Отдохнув, двинулись в путь. Олени по свежему морозному воздуху бежали легко и свободно. Через семь дней показалась серая церквушка, а потом и приземистые домики самого Обдорска.
1
Конец августа в Заполярье — настоящая зима. И хотя низовье Оби еще не покрылось льдом, но от воды клубами валил пар. Василий Зуев решил воспользоваться последними судоходными днями, чтобы побывать в Обской губе. На небольшой лодке, вместе с Никифором, в сопровождении одного гребца решил спуститься по Оби и побывать на острове Яр, что в центре Обской губы. Утром путешественники неслись в узкой лодке по могучей реке. От воды несло холодом. Кое-где мелькали льдинки. Левого берега не видно совсем, стремительно удалялся и правый. Верткая лодка казалась ореховой скорлупой среди свинцовых тяжелых волн. Зуев и Никифор полностью отдали себя в руки гребца. Тот управлял утлым суденышком так ловко, что первоначальные страхи у Зуева пропали.

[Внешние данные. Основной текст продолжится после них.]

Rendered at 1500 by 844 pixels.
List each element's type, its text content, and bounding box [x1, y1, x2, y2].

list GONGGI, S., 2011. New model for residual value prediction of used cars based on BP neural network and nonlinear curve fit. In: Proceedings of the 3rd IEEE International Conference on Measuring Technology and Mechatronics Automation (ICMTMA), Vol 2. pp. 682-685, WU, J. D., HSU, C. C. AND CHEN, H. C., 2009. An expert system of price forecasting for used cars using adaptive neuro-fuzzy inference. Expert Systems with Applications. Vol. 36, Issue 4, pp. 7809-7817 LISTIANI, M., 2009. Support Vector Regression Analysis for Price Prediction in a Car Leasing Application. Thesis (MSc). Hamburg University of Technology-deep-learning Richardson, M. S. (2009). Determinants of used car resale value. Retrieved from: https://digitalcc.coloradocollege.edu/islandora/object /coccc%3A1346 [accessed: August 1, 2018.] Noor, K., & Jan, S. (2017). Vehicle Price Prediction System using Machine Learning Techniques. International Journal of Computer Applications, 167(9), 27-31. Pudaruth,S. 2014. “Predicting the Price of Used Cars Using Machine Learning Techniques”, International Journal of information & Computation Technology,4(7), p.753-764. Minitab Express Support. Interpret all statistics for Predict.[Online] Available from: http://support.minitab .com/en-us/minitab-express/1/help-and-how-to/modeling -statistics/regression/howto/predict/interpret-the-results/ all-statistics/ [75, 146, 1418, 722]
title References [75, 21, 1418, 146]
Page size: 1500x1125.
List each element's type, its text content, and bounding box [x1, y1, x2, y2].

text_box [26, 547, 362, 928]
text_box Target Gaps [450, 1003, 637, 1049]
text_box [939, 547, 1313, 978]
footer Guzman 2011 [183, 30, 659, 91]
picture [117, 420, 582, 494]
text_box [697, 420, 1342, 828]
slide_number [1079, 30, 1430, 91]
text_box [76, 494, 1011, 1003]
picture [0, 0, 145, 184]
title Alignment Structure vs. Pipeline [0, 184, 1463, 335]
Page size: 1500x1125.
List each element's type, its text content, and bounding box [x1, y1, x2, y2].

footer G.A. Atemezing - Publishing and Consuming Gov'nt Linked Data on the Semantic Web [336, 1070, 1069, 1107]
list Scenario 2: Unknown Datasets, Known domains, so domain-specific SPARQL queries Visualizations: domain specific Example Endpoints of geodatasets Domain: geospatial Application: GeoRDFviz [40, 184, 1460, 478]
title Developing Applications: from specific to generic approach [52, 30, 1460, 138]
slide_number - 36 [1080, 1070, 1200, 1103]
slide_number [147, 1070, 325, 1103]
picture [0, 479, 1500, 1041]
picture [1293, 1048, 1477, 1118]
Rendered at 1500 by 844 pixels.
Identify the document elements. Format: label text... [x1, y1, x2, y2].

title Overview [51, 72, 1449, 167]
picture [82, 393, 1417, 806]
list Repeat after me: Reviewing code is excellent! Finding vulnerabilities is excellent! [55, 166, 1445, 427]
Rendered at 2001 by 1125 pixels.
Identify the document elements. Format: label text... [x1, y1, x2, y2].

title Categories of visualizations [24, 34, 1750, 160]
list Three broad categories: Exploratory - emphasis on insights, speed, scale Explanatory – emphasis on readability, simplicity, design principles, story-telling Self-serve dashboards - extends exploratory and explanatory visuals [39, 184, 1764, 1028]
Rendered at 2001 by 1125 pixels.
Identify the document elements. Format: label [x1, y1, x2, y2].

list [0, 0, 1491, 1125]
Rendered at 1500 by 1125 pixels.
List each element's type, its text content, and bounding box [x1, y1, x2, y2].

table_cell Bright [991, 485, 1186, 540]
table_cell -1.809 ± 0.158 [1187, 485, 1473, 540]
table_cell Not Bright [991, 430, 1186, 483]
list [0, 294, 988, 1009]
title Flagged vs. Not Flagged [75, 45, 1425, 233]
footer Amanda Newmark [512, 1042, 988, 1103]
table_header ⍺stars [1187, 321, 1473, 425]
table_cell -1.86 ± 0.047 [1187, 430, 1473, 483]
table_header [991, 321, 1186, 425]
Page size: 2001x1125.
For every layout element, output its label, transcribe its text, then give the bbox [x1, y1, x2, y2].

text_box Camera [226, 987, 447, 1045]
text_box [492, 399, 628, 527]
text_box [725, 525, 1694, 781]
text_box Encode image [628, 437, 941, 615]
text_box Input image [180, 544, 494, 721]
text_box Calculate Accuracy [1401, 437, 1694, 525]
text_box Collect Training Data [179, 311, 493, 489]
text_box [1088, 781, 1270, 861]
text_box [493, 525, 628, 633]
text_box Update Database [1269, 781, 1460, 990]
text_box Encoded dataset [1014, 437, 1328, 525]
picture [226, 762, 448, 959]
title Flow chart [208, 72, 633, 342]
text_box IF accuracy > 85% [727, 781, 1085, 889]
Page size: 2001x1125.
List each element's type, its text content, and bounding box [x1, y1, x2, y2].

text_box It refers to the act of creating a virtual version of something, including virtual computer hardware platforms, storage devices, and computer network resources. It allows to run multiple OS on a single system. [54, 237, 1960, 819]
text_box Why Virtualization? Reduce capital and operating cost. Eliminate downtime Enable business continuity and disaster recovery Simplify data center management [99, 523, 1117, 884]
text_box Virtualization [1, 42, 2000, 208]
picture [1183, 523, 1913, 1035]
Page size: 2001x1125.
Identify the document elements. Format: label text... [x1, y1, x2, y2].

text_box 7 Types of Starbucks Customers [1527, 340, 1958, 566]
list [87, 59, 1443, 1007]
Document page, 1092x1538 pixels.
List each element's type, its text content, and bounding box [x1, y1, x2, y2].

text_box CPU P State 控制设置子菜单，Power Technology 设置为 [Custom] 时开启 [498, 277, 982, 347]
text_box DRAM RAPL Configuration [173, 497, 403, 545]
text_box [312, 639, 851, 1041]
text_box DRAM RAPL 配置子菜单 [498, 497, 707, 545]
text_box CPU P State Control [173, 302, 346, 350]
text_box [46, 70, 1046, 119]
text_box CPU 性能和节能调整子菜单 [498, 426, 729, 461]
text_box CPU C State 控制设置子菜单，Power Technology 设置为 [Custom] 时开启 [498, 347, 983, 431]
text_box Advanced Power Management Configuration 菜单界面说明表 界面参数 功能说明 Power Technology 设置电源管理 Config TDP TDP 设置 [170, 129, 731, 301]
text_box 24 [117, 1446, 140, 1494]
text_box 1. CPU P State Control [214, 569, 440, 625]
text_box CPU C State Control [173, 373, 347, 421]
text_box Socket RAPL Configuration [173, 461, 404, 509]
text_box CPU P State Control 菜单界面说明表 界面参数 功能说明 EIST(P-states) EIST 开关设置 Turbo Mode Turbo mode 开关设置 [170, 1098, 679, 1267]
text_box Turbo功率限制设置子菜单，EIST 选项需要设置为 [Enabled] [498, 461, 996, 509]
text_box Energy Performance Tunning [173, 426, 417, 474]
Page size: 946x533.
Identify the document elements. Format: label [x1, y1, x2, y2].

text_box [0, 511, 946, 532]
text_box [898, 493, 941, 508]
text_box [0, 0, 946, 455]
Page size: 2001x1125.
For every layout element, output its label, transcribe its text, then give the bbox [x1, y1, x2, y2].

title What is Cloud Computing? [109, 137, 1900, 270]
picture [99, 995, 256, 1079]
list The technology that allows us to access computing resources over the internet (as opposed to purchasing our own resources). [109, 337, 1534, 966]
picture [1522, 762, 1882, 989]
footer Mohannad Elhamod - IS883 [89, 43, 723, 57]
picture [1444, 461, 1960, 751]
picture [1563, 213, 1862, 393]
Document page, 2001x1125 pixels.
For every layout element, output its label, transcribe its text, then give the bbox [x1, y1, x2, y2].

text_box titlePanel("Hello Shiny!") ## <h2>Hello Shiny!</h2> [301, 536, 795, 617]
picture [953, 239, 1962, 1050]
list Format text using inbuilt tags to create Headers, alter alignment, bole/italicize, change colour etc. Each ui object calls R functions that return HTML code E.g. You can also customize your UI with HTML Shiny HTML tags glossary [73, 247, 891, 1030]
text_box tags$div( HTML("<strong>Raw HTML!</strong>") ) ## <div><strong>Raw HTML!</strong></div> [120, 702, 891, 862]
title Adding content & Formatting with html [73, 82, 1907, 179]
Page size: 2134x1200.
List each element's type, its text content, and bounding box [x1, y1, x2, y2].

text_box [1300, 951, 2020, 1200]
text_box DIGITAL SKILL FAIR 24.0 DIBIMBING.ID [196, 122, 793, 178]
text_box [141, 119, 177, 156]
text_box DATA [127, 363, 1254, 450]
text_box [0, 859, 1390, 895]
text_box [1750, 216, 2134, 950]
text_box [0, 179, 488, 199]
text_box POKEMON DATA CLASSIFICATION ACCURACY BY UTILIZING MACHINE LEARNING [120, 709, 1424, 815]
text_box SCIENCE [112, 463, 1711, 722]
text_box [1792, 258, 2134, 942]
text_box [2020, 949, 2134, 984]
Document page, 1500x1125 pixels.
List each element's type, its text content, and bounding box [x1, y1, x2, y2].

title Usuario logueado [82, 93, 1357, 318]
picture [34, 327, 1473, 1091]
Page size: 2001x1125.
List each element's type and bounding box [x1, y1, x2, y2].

Плыли весь день. На ночь приставали к берегу. Только на третий день очутились в просторной губе. Передохнув несколько часов и найдя более вместительную и устойчивую лодку, Зуев взялся искать надежных гребцов-проводников для поездки на остров Яр. Начались зимние ветры. По Обской губе ходили большие волны. Даже бывалые рыбаки не соглашались плыть. Насупившись, молчал Никифор. Зуев спросил:
— Ты плавать-то умеешь, Никифор?
— Откудова, Василий Федорович. Где в степи плавать-то?
— Так что ж ты молчал до сих пор?
— А что говорить-то? Надо плыть и плыли.
— А если бы перевернулись?
— Ну, кабы да если...
— Нет! Оставайся на берегу. Я тебя в море не возьму.
— А как вы?
— Что я? Я на море вырос, с малых лет как рыба в воде... Я скоро обернусь. Осмотрю остров. Там, говорят, птиц поселение, а через день-два и обратно. А ты тут оленей готовь.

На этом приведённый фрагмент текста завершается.